Start of Dataset content

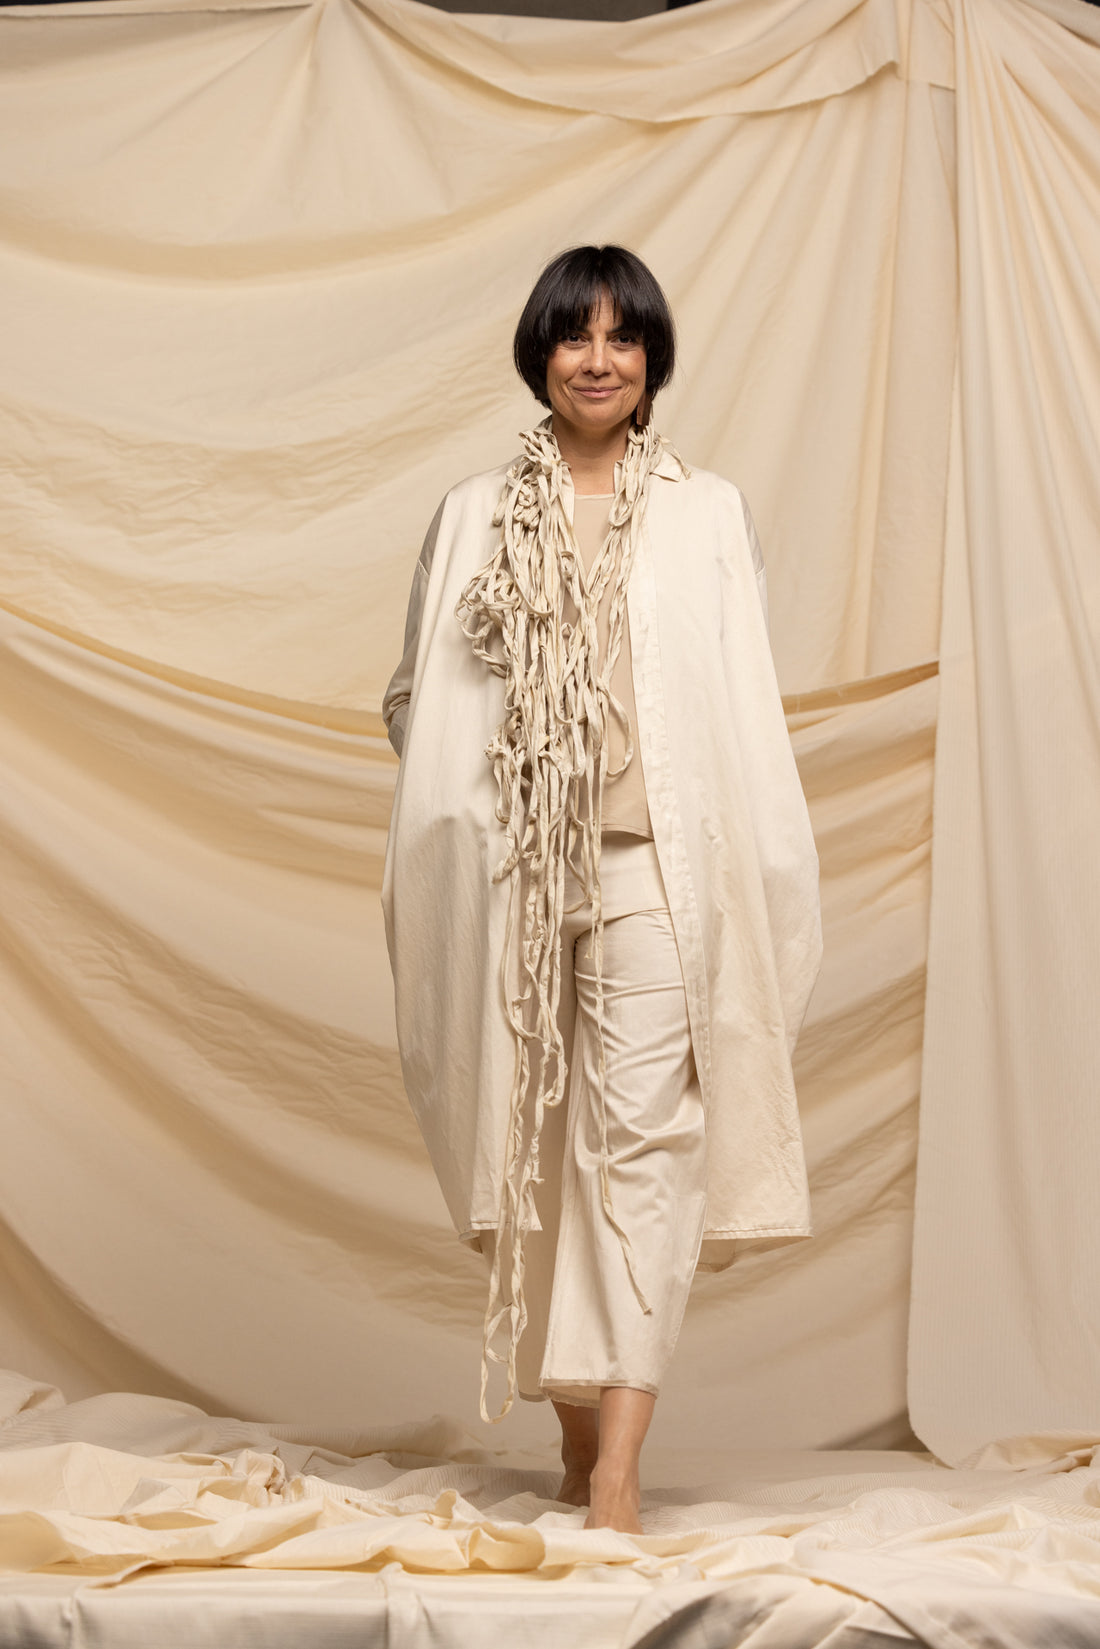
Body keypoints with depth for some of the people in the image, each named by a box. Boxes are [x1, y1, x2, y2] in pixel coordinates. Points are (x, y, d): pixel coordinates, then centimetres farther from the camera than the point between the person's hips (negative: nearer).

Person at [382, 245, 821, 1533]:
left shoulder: (709, 514, 9)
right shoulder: (475, 517, 12)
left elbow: (748, 707, 7)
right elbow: (416, 695, 15)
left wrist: (749, 879, -1)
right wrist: (462, 781, -1)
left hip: (657, 859, -2)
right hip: (516, 861, 2)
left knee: (641, 1130, -12)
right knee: (537, 1131, 6)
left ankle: (617, 1468, -16)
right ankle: (575, 1424, 21)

End of Dataset content

→ What you will do:
Work out how many lines of the records contain the string "right". Nothing but the number should be written.

→ Response to this exercise:
6